My spirit is burnt and there’s blood on my hands
The more I’m down, the less I under­stand
Once so found, now so lost
I ask no ques­tions,
It’s just one more bridge to cross

—Black Label Society, Bridge To Cross

I feel like a com­plete wreck. Between the dead­lines at work are the con­stant fires I’m respon­si­ble for putting out that slow my progress to a halt. My office is a flurry of paper drafts, com­puter parts, mis­cel­la­neous boxes, and to-do reminders. Concentration is dif­fi­cult because I’m start­ing to get lethar­gic and weak. I haven’t eaten any­thing decent in a week, although I seem to be stom­ach­ing cer­tain foods bet­ter today. I left work early to see a doc­tor at the walk-in clinic, only to find out that the vol­ume of patients had already exceeded the avail­able busi­ness hours for the day. I feel so help­less when I’m sick. All I can do is put the right things in my body, keep the wrong things out, and wait for my immune sys­tem to catch up. It’s tor­tu­ously frustrating.

John changed his avail­abil­ity at the wed­ding after I already requested that Tom squeeze him in. This not only reflects very poorly on me when I have to ask Tom to change his plans again, but also means that one of the only peo­ple who could save me won’t be there.

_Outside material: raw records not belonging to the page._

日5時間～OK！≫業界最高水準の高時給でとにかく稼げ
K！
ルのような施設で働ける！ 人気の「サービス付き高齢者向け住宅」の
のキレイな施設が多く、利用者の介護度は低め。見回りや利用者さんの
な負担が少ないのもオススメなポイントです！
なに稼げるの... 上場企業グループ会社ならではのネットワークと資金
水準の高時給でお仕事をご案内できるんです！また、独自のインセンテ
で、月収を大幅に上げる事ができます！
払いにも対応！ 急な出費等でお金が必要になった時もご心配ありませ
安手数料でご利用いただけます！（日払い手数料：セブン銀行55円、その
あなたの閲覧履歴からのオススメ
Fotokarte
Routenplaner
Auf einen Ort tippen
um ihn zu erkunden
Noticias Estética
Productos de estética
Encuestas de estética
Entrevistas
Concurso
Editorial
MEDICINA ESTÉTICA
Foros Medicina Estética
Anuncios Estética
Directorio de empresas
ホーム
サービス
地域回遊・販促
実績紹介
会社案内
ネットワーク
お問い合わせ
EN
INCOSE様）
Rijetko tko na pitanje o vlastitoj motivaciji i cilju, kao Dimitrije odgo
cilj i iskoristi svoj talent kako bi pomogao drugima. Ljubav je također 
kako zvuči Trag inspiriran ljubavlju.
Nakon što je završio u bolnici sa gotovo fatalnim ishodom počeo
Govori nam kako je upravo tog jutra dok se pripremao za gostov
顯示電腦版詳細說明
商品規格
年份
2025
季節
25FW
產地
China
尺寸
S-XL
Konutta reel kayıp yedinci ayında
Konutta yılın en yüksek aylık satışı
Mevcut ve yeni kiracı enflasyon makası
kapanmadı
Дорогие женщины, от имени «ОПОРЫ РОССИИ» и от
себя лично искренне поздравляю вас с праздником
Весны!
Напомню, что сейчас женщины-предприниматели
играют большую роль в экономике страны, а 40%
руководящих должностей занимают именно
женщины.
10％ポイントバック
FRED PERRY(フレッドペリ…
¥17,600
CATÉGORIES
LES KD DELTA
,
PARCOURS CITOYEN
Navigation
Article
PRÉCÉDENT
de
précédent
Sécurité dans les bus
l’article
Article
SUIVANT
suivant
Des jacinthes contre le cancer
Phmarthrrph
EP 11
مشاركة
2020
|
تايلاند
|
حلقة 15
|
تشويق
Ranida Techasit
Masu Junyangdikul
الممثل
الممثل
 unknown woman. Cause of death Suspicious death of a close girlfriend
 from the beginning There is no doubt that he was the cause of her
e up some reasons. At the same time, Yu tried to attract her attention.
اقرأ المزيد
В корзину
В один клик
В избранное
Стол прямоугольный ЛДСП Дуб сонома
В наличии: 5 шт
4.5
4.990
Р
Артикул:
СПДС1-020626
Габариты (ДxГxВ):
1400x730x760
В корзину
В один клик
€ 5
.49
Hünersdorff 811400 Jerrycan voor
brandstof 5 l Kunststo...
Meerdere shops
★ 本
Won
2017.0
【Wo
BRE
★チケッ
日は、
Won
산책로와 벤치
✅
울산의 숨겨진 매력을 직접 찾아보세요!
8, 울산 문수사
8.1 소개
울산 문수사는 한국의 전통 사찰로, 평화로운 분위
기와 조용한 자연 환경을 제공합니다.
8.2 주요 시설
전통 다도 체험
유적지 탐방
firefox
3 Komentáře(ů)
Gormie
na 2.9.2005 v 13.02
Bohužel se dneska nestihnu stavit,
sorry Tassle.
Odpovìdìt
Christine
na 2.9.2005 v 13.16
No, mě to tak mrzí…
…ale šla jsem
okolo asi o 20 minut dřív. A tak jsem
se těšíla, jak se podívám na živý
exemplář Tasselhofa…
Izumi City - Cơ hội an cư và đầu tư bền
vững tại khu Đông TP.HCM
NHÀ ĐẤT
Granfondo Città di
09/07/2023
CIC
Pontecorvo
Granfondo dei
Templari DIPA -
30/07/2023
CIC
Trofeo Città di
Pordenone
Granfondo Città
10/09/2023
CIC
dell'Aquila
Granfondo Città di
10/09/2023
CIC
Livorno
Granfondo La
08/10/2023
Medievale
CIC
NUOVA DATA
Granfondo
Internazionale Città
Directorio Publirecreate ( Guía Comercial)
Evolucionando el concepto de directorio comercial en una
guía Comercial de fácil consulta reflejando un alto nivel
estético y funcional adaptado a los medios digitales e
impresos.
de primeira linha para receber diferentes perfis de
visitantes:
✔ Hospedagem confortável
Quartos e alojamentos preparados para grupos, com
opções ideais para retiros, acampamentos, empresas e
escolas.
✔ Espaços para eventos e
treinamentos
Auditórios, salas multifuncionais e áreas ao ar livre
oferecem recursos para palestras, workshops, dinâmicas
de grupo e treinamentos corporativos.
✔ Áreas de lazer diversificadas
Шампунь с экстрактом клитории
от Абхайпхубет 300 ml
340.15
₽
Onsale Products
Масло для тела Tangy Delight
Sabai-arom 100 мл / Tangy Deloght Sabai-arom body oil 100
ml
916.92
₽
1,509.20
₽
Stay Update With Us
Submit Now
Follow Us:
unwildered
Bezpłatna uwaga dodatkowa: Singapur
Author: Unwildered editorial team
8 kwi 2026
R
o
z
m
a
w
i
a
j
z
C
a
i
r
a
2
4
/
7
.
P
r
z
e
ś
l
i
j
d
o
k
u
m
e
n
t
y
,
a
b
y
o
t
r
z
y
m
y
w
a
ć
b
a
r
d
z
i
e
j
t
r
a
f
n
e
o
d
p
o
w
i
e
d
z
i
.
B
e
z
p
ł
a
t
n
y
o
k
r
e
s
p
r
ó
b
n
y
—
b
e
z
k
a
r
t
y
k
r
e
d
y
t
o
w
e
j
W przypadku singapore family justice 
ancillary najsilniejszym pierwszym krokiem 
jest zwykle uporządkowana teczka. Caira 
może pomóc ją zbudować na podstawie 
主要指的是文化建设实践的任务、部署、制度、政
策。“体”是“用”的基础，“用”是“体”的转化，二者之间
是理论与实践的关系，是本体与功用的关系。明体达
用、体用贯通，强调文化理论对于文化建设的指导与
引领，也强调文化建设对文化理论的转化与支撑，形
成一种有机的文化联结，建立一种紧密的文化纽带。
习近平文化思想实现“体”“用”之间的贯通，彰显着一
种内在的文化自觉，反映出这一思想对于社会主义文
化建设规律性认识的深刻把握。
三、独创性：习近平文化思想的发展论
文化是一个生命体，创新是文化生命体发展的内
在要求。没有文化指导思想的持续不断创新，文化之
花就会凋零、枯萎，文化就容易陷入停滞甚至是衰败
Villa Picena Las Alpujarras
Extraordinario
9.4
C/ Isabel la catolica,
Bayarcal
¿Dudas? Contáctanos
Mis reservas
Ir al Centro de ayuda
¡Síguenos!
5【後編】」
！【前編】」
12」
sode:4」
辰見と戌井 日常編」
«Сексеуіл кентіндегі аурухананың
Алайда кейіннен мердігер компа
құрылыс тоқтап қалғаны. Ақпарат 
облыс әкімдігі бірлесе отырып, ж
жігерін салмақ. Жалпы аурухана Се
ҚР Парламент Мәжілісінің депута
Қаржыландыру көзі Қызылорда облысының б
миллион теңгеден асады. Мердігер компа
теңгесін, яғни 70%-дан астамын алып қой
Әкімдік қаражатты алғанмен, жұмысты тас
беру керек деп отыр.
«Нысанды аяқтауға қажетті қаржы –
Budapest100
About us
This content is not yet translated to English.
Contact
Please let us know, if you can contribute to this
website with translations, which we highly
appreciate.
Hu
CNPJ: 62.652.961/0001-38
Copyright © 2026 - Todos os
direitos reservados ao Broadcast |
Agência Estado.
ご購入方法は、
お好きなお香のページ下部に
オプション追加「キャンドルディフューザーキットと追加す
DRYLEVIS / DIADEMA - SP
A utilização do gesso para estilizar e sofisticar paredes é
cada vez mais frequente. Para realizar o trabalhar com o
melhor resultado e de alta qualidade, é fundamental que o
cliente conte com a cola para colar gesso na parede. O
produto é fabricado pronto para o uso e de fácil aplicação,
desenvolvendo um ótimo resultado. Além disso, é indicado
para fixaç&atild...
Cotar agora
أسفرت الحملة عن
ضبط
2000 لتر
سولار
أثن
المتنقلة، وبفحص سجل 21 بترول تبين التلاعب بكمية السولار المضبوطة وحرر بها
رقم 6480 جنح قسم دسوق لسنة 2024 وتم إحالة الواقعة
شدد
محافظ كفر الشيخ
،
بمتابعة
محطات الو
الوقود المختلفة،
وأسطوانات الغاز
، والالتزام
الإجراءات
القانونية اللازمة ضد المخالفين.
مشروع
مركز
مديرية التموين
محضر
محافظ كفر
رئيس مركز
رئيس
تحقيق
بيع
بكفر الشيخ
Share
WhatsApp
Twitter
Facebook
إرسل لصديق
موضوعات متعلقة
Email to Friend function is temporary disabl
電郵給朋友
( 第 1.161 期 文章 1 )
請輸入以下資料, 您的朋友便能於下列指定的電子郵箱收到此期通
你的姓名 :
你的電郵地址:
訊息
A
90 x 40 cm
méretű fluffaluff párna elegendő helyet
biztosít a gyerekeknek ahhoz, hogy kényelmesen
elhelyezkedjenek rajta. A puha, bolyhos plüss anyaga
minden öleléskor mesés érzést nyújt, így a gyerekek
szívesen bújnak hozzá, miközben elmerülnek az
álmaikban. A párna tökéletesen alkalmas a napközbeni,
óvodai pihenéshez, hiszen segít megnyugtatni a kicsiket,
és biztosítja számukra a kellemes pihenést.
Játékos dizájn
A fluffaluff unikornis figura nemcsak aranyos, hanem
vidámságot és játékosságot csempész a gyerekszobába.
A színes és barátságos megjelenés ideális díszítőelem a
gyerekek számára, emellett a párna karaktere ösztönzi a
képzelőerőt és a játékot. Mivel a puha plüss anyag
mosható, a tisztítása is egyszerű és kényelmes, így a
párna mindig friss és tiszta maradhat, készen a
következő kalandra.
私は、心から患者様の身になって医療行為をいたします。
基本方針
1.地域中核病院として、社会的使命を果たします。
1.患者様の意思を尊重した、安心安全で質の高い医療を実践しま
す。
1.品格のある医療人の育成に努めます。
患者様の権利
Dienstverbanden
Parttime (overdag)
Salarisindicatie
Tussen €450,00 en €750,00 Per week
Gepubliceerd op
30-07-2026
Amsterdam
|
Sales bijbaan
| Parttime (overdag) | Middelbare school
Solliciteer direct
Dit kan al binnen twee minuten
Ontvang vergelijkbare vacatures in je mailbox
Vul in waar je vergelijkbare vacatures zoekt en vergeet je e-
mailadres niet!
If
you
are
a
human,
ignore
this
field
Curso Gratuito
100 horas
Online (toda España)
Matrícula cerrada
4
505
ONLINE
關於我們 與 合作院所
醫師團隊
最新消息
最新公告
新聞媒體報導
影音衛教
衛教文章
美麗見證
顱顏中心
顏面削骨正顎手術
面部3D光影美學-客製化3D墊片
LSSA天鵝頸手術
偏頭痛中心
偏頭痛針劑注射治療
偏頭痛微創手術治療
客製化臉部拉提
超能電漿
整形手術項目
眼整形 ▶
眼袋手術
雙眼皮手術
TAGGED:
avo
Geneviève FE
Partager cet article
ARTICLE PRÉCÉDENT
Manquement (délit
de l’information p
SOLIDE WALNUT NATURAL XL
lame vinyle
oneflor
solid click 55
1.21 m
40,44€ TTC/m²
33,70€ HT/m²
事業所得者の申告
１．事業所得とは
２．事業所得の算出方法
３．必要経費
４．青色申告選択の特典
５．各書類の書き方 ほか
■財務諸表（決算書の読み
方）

I’m going to this wed­ding as a spe­cial favour to Tom (the rea­son for which I’ve cho­sen not to dis­cuss until after­ward) because I respect him and want to sup­port him, and that’s more impor­tant than any­thing else. Even Aaron seems to be break­ing my balls today, but I’m try­ing to assume that it’s just me.

For the first time in my life, I snapped out­right. A com­pletely unex­pected, phys­i­cal, vio­lent outburst.

Thumbnail: Counterstrike massacre 

To calm myself down, I bought an M249 Para, a Fabrique Nationale Five-SeveN (20 rounds a mag­a­zine make this a per­sonal favourite), some kel­var, and perched atop a tac­ti­cal stair­case, guard­ing myself against an army of knife wield­ing ene­mies. I’d be lying if I said that it didn’t help, if only for a lit­tle bit. 6x anti-aliasing isn’t hard to look at either.

I’m try­ing to be stoic, but it’s dif­fi­cult when I’m not only men­tally, but phys­i­cally drained as well. All I need to do is make it through the month. One day at a time.